Guyana erreichte 2000 den Decision Point und 2003 den Completion Point im Rahmen der multilateralen Entschuldungsinitiative HIPC. 2005 wurden zusätzlich verbliebene Forderungen der Internationalen Entwicklungsorganisation (IDA), des IWF und des Fund for Special Operations (FSO), des Weichkreditfensters der Interamerikanischen Entwicklungsbank (IDB), gestrichen. Beide Operationen waren zwar deutlich weniger umfangreich als in anderen HIPC-Ländern, unterstützten gleichwohl einen deutlichen Trend, die Schulden auf tragfähige Niveaus zurückzuführen.
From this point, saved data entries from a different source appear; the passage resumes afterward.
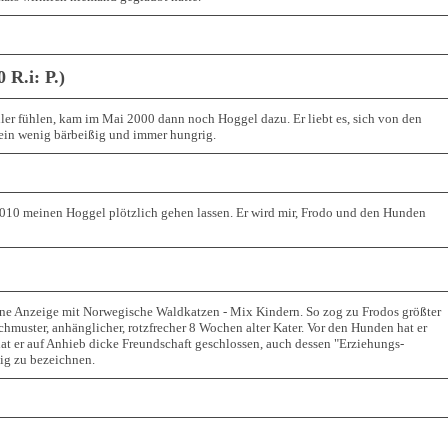
 R.i: P.)
hler fühlen, kam im Mai 2000 dann noch Hoggel dazu. Er liebt es, sich von den
 ein wenig bärbeißig und immer hungrig.
010 meinen Hoggel plötzlich gehen lassen. Er wird mir, Frodo und den Hunden
ine Anzeige mit Norwegische Waldkatzen - Mix Kindern. So zog zu Frodos größter
schmuster, anhänglicher, rotzfrecher 8 Wochen alter Kater. Vor den Hunden hat er
at er auf Anhieb dicke Freundschaft geschlossen, auch dessen "Erziehungs-
zig zu bezeichnen.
2019 leistete Guyana die letzte Rückzahlung an seinen bis dato wichtigsten Gläubiger, Trinidad und Tobago. Der karibische Nachbar hatte im Pariser Club-Abkommen von 2004 auf 482 Millionen US-Dollar verzichtet. Durch das Ausscheiden Trinidad und Tobagos als Gläubiger hat sich auch die Währungszusammensetzung der Auslandsverschuldung deutlich verschoben – vom US-Dollar zum chinesischen Renminbi.
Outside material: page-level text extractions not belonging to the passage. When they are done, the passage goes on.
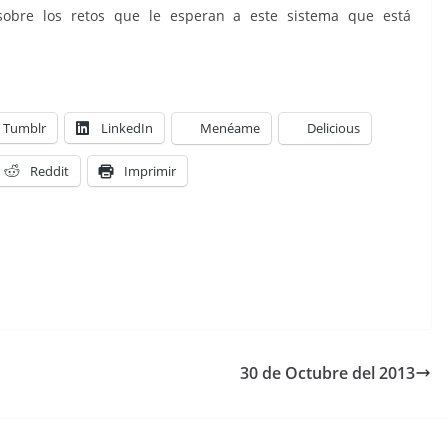
obre los retos que le esperan a este sistema que está
Tumblr
LinkedIn
Menéame
Delicious
Reddit
Imprimir
30 de Octubre del 2013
Aktuelle Risiken für die Schuldentragfähigkeit

Die Regierung Guyanas hatte lange der Versuchung widerstanden, die Ölfunde vor der Küste als Sicherheit für eine ausgeweitete Kreditaufnahme zu verwenden – und war dafür vom IWF ausdrücklich gelobt worden. Nach Schätzungen aus dem Jahr 2019 könnte die Regierung mit Öleinnahmen in Höhe von 5 Milliarden US-Dollar pro Jahr rechnen. Das ist mehr als die gesamte jährliche Wirtschaftsleistung bisher. Noch im Januar 2020 berichtete der Finanzminister, er sei bei den IWF- und IDB-Tagungen mit Kreditangeboten geradezu „bombardiert“ worden. Das ist nicht überraschend, da westliche Anleger in Zeiten allgemein niedriger Zinsen dringend auf der Suche nach lukrativen und sicheren Anlagen sind. Mit seinem erwarteten Ölreichtum erschien Guyana wie eine solche Anlage, bis die COVID-19-Pandemie die weltweite Nachfrage nach Öl drastisch einbrechen ließ.

Dazu kommt, dass die Förderung der enormen Öl- und Gasvorräte vor der Küste nicht nur den weltweiten Klimaschutz konterkariert, sondern selbst erhebliche Umweltgefährdungen im Falle eines Unfalls heraufbeschwört.

Politische Empfehlungen

Guyana sollte die Corona-Pandemie zum Anlass nehmen, das auf Ölexport in einen ohnehin bereits überschwemmten Markt bauende Entwicklungsmodell zu überdenken. Mit aktuell im lateinamerikanischen Vergleich niedrigen Schuldenindikatoren und noch immer weniger als 100 COVID-19 Infizierten hat es für einen nachhaltigeren Entwicklungspfad vergleichsweise gut Voraussetzungen.